In questo panorama avvelenato, persino le parole sono diventate sospette, come “spontaneo”. Quanti adulti ripetono con tenerezza: “I bambini sono spontanei”., ma niente di più Falso. I bambini sono, fin da subito, immersi in un sistema di codici, modelli, aspettative e replicano ciò che assorbono. Tifano la squadra del papà, vogliono i giocattoli che vedono nei video, imitano i comportamenti appresi dall’ambiente. Non c’è nulla di puro, neutro o innato in quelle scelte. C’è solo cultura, cultura veicolata, imposta, masticata fin dall’infanzia. E allora non illudiamoci che crescano “spontanei”, liberi, creativi. Crescono condizionati da noi. E se noi abbiamo smesso di credere nel talento, loro smetteranno anche solo di cercarlo, perché il talento vero non è “spontaneo”, è coltivato. Va individuato, nutrito, accompagnato, anche con severità, ma, purtroppo, noi non abbiamo più il coraggio di chiedere impegno.

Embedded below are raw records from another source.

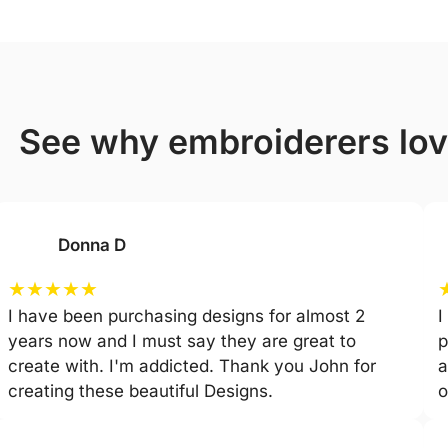
see why embroiderers lo
Donna D
★
★
★
★
★
I have been purchasing designs for almost 2
I
years now and I must say they are great to
p
create with. I'm addicted. Thank you John for
a
creating these beautiful Designs.
o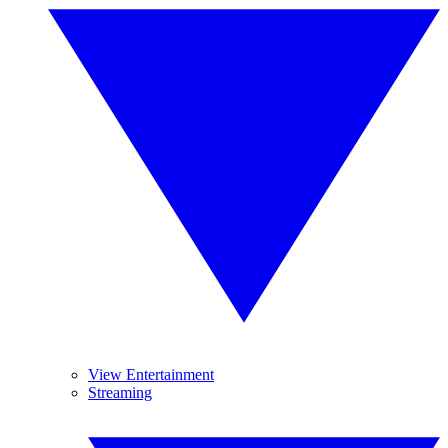
View Entertainment
Streaming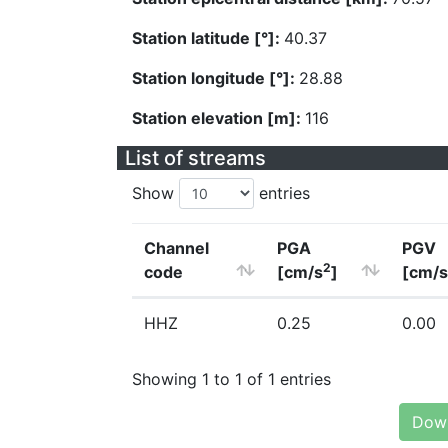
Station latitude [°]:
40.37
Station longitude [°]:
28.88
Station elevation [m]:
116
List of streams
Show
entries
Channel
PGA
PGV
2
code
[cm/s
]
[cm/s
HHZ
0.25
0.00
Showing 1 to 1 of 1 entries
Down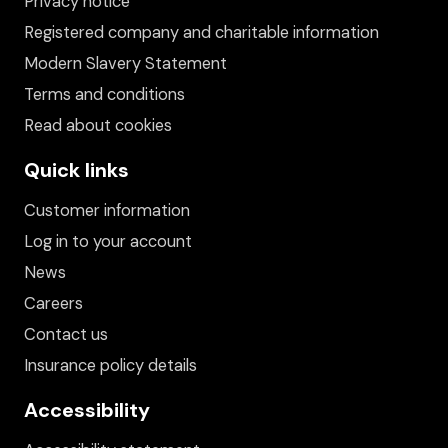
Privacy notice
Registered company and charitable information
Modern Slavery Statement
Terms and conditions
Read about cookies
Quick links
Customer information
Log in to your account
News
Careers
Contact us
Insurance policy details
Accessibility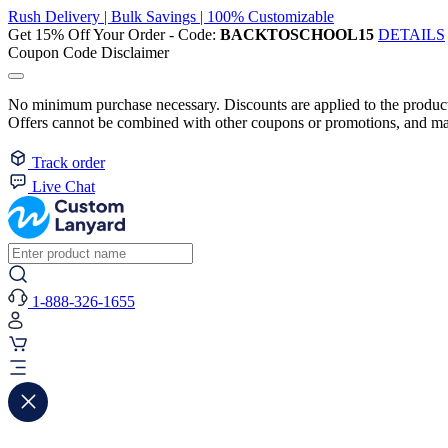
Rush Delivery | Bulk Savings | 100% Customizable
Get 15% Off Your Order - Code:
BACKTOSCHOOL15
DETAILS
Coupon Code Disclaimer
No minimum purchase necessary. Discounts are applied to the product 
Offers cannot be combined with other coupons or promotions, and may
Track order
Live Chat
1-888-326-1655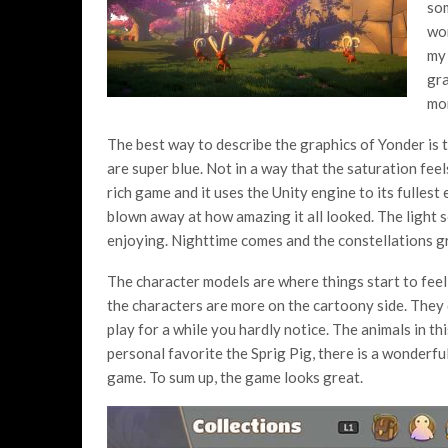
som
wor
my 
gra
mor
The best way to describe the graphics of Yonder is 
are super blue. Not in a way that the saturation fee
rich game and it uses the Unity engine to its fullest
blown away at how amazing it all looked. The light se
enjoying. Nighttime comes and the constellations gr
The character models are where things start to feel d
the characters are more on the cartoony side. They 
play for a while you hardly notice. The animals in t
personal favorite the Sprig Pig, there is a wonderfu
game. To sum up, the game looks great.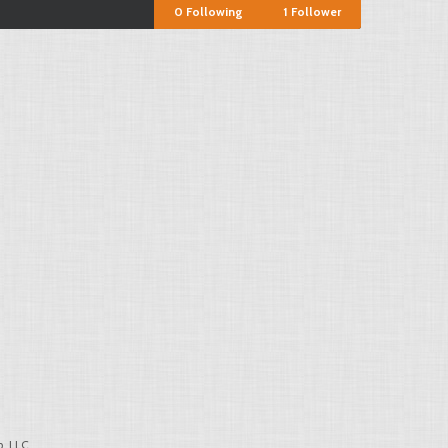
0
Following
1
Follower
, LLC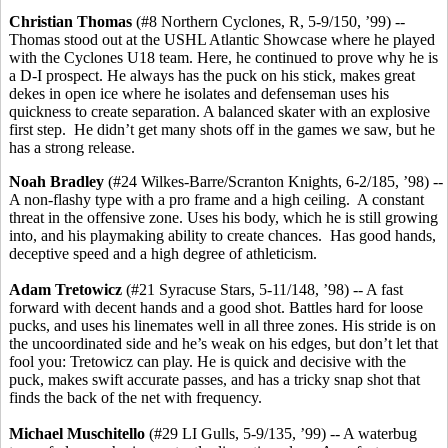
Christian Thomas
(#8 Northern Cyclones, R, 5-9/150, ’99) --
Thomas stood out at the USHL Atlantic Showcase where he played
with the Cyclones U18 team. Here, he continued to prove why he is
a D-I prospect. He always has the puck on his stick, makes great
dekes in open ice where he isolates and defenseman uses his
quickness to create separation. A balanced skater with an explosive
first step. He didn’t get many shots off in the games we saw, but he
has a strong release.
Noah Bradley
(#24 Wilkes-Barre/Scranton Knights, 6-2/185, ’98) --
A non-flashy type with a pro frame and a high ceiling. A constant
threat in the offensive zone. Uses his body, which he is still growing
into, and his playmaking ability to create chances. Has good hands,
deceptive speed and a high degree of athleticism.
Adam Tretowicz
(#21 Syracuse Stars, 5-11/148, ’98) -- A fast
forward with decent hands and a good shot. Battles hard for loose
pucks, and uses his linemates well in all three zones. His stride is on
the uncoordinated side and he’s weak on his edges, but don’t let that
fool you: Tretowicz can play. He is quick and decisive with the
puck, makes swift accurate passes, and has a tricky snap shot that
finds the back of the net with frequency.
Michael Muschitello
(#29 LI Gulls, 5-9/135, ’99) -- A waterbug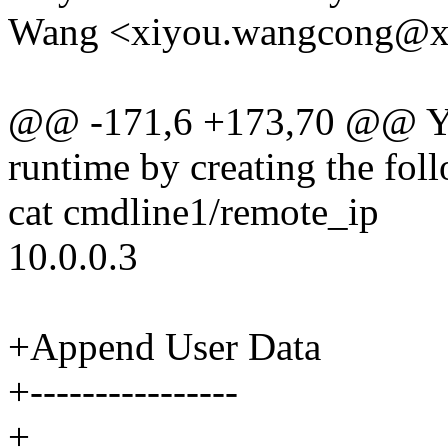
Wang <xiyou.wangcong@
@@ -171,6 +173,70 @@ You 
runtime by creating the foll
cat cmdline1/remote_ip
10.0.0.3
+Append User Data
+----------------
+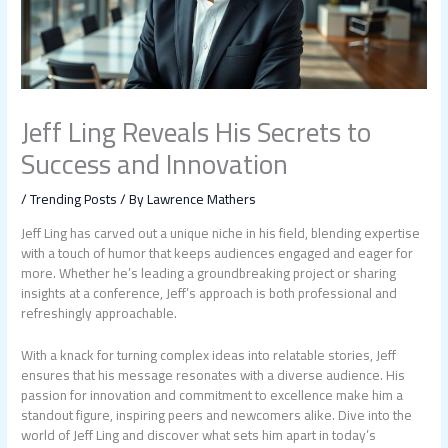
Jeff Ling Reveals His Secrets to
Success and Innovation
/
Trending Posts
/ By
Lawrence Mathers
Jeff Ling has carved out a unique niche in his field, blending expertise
with a touch of humor that keeps audiences engaged and eager for
more. Whether he’s leading a groundbreaking project or sharing
insights at a conference, Jeff’s approach is both professional and
refreshingly approachable.
With a knack for turning complex ideas into relatable stories, Jeff
ensures that his message resonates with a diverse audience. His
passion for innovation and commitment to excellence make him a
standout figure, inspiring peers and newcomers alike. Dive into the
world of Jeff Ling and discover what sets him apart in today’s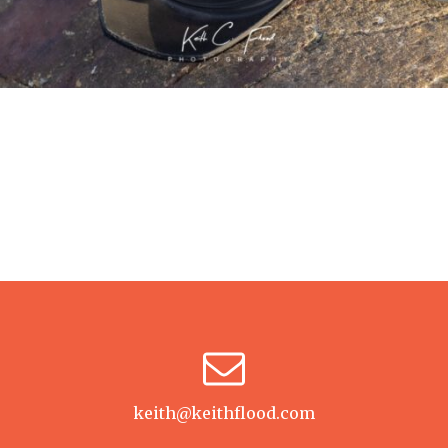
keith@keithflood.com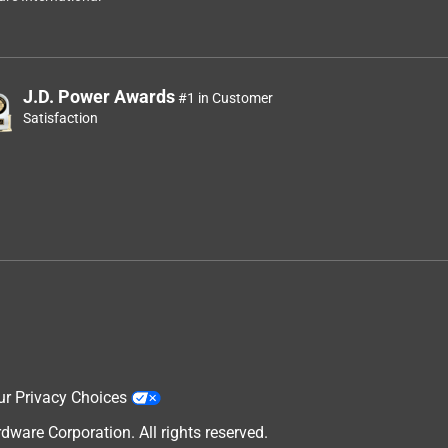
J.D. Power Awards
#1 in Customer
Satisfaction
ur Privacy Choices
are Corporation. All rights reserved.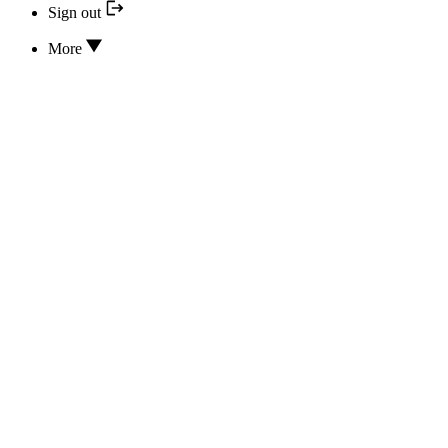
Sign out
More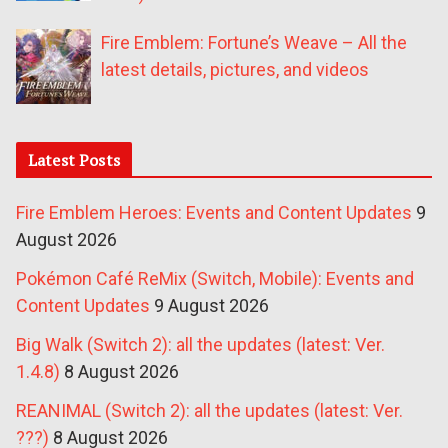
Fire Emblem: Fortune’s Weave – All the
latest details, pictures, and videos
Latest Posts
Fire Emblem Heroes: Events and Content Updates
9
August 2026
Pokémon Café ReMix (Switch, Mobile): Events and
Content Updates
9 August 2026
Big Walk (Switch 2): all the updates (latest: Ver.
1.4.8)
8 August 2026
REANIMAL (Switch 2): all the updates (latest: Ver.
???)
8 August 2026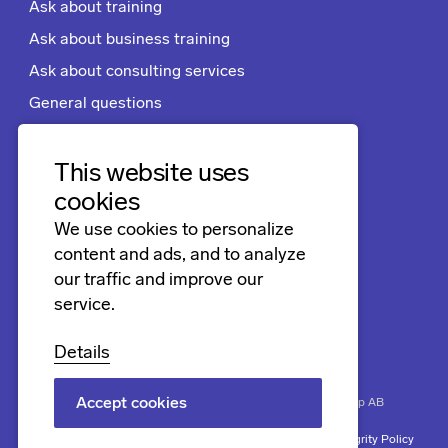
Ask about training
Ask about business training
Ask about consulting services
General questions
Apply for a job
Terms and conditions
This website uses
cookies
We use cookies to personalize
Follow us
content and ads, and to analyze
LinkedIn
our traffic and improve our
service.
Facebook
Instagram
Details
Accept cookies
Biner
Securing progress. Copyright © 2026 Biner Group AB
Terms and conditions
Cookies
Trademarks
Biner’s Integrity Policy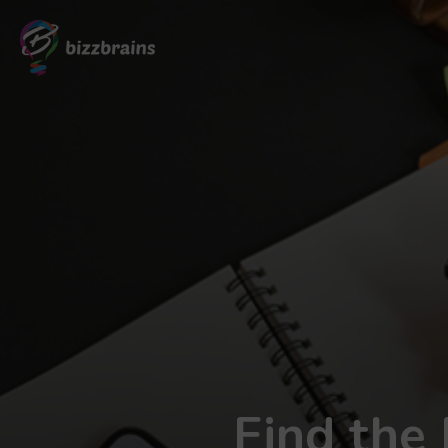
Find the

Abbiamo paura di risultare esigenti. Così, li lasciamo lì, galleggianti in una comfort zone di mediocrità da cui sarà difficile salpare.
Abbiamo costruito una società dove tutto è “soft”, fluido, permissivo. Dove le regole si piegano, i giudizi si evitano, le frustrazioni si anestetizzano. Ma il talento, quello vero, non nasce da lì. Nasce nel rigore, nella sfida, nella fatica e, credeteci, produce gioia vera. Quella che si prova solo quando si supera un limite, quando si vince la paura, quando si raggiunge un risultato autentico. E questa gioia ai ragazzi farebbe benissimo. La bellezza del talento altrui è una delle cose più sane che esistano: educa al rispetto, alla misura, all’ispirazione.
Allora forse dobbiamo solo ricominciare da qui, smetterla di temere chi sa fare le cose meglio, di abbassare l’asticella per includere tutti e tornare a dire che no, non va bene lo stesso. Dobbiamo comprendere che il talento è raro, prezioso, e va celebrato, che la mediocrità va rimessa al suo posto, senza alibi, che i nostri figli hanno bisogno di esempi grandi, non comodi. Hanno bisogno di sogni ambiziosi, non accessibili a tutti, perché è solo guardando in alto che si impara a volare. E il talento, in fondo, è questo: il coraggio di spiccare il volo, quando tutti intorno si accontentano di restare a terra.